L’attention se porte aussi sur de subtils changements, tenant à des nuances imperceptibles. Comme pour les fugaces reflets dans l’eau, toujours différents quoiqu’à peine différents, on passe d’un visage de poupée à l’autre, d’un jardin délicat, d’une ombre évanescente, d’un instant fugitif à l’autre. Car l’être, coupé de l’absolu, voué à l’impermanence, est en perpétuel devenir et se modifie au gré de l’instant. L’identité elle-même peut vaciller. Comme dans le songe chinois où l’on ne sait qui est le rêve de qui, un dictateur se rêve en papillon attiré par le rouge sang, papillon cruel dont il est peut-être lui-même le rêve… Celui qui dans ses voiles hésite entre deux genres se trouve – sera peut-être – le siège d’une transmutation de son identité profonde.
Les artistes ne manquent pas de souligner que l’œuvre plastique est par nature métamorphose, et même métamorphoses ; leur regard subjectif transforme et réinvente le réel (pourquoi ne pas teindre en bleu pastel le canal du Midi ?). Un parcours labyrinthique mouvant et bariolé dessine les cheminements complexes de l’esprit créateur. Dans le but avoué de déguiser la réalité, l’artiste met en œuvre des stratégies indirectes – énigmes, symboles ou métaphores – grâce au support d’objets multiples et divers – poupées, clés, fleurs etc. sans oublier la charnelle tulipe… ! – Enfin le plasticien opère la transmutation des matériaux qu’il emploie : sous ses doigts le papier se fait tissu végétal ou animal, les lames d’acier prennent la douceur des courbes féminines.
Le visiteur de son côté participera aux métamorphoses. L’artiste a laissé des blancs : au spectateur d’être créatif et de placer sur la toile – et dans sa tête – les couleurs de son choix. On peut aussi feuilleter un album, ou manipuler des panneaux et faire succéder la vague au calme de la mer. Un tour de manivelle, et les molécules chimiques se recomposeront autrement, illustrant la grande loi de la nature selon Lavoisier : «… tout se transforme ».
N’est-ce pas la devise même de notre Salon ? Fidèles à l’esprit du thème, détournons sans vergogne, au profit des artistes, cette formule de chimiste. Quel créateur ne rêve pas d’égaler Picasso le magicien ? Picasso, capable non seulement de modifier les formes, mais de transmuer le tragique et l’horreur de la vie en œuvre forte et belle, comme dans Guernica.

■ DONNÉES FOURNIES ■

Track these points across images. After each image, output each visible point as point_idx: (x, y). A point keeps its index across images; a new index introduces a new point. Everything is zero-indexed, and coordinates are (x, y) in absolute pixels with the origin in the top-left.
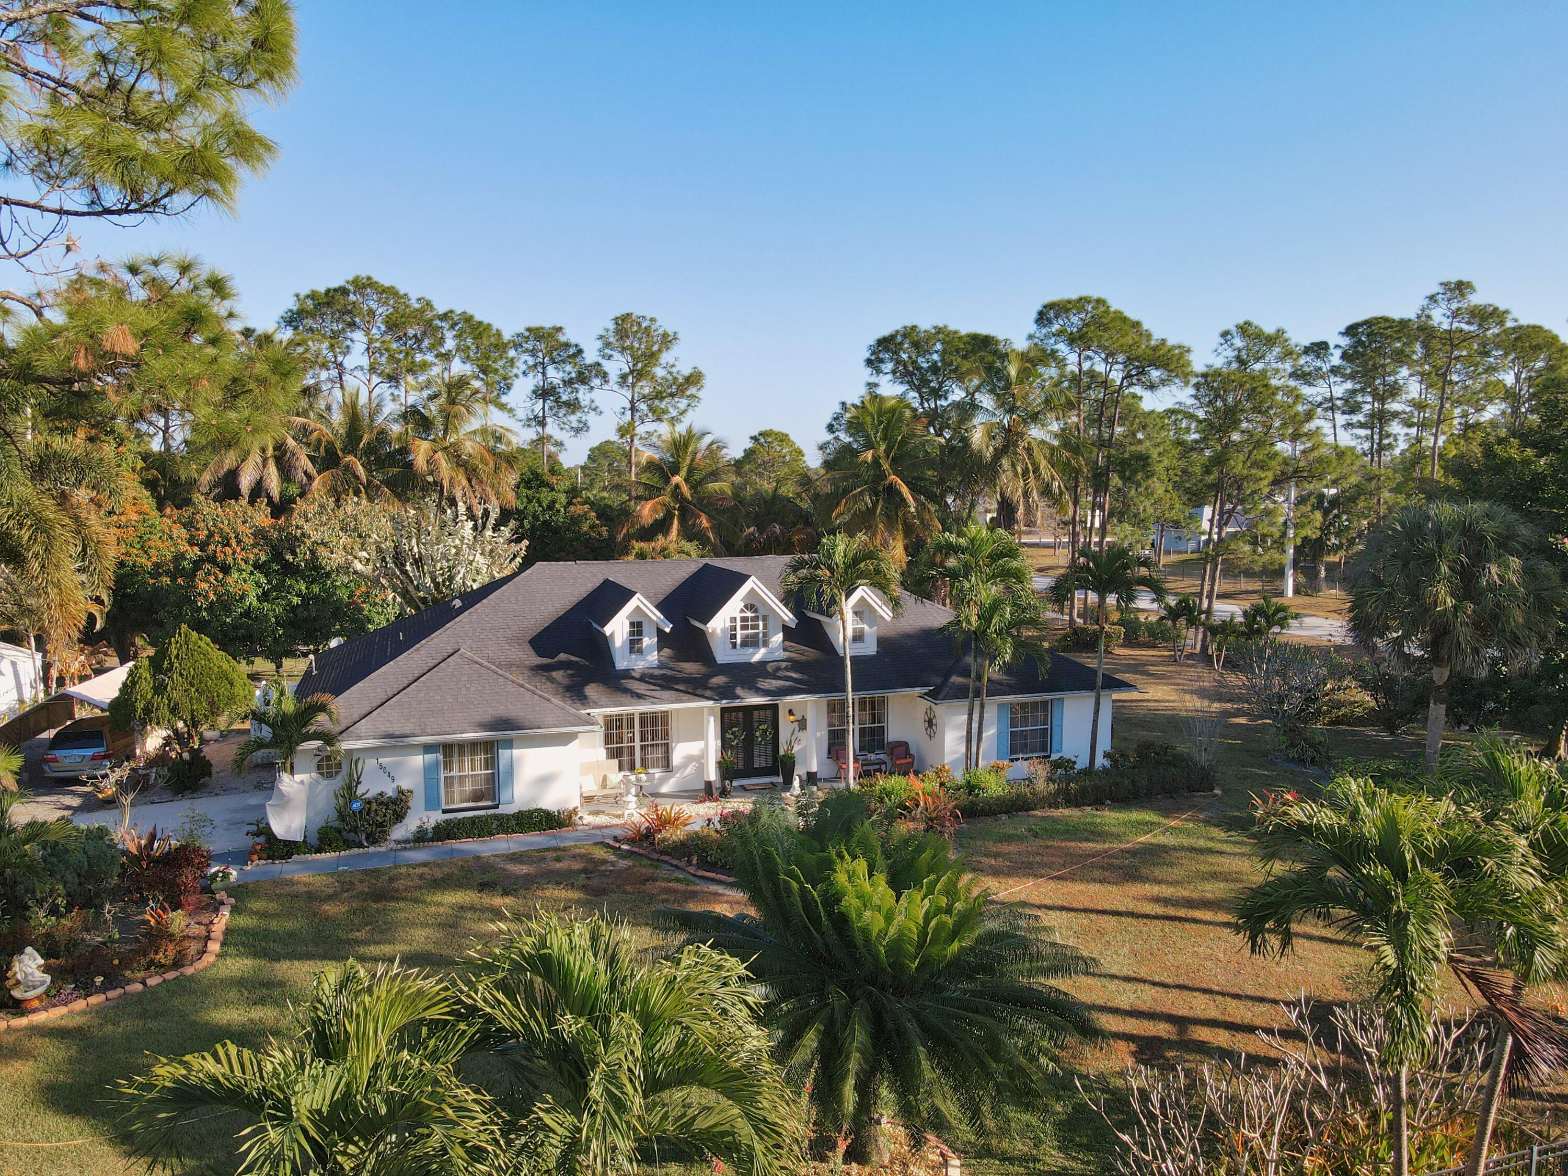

■ CONSIGNE ■
Recopiez fidèlement le passage de l'extrait du document qui va de « L’attention se porte » jusqu'à « son identité profonde. » inclus.

■ SOLUTION ■
L’attention se porte aussi sur de subtils changements, tenant à des nuances imperceptibles. Comme pour les fugaces reflets dans l’eau, toujours différents quoiqu’à peine différents, on passe d’un visage de poupée à l’autre, d’un jardin délicat, d’une ombre évanescente, d’un instant fugitif à l’autre. Car l’être, coupé de l’absolu, voué à l’impermanence, est en perpétuel devenir et se modifie au gré de l’instant. L’identité elle-même peut vaciller. Comme dans le songe chinois où l’on ne sait qui est le rêve de qui, un dictateur se rêve en papillon attiré par le rouge sang, papillon cruel dont il est peut-être lui-même le rêve… Celui qui dans ses voiles hésite entre deux genres se trouve – sera peut-être – le siège d’une transmutation de son identité profonde.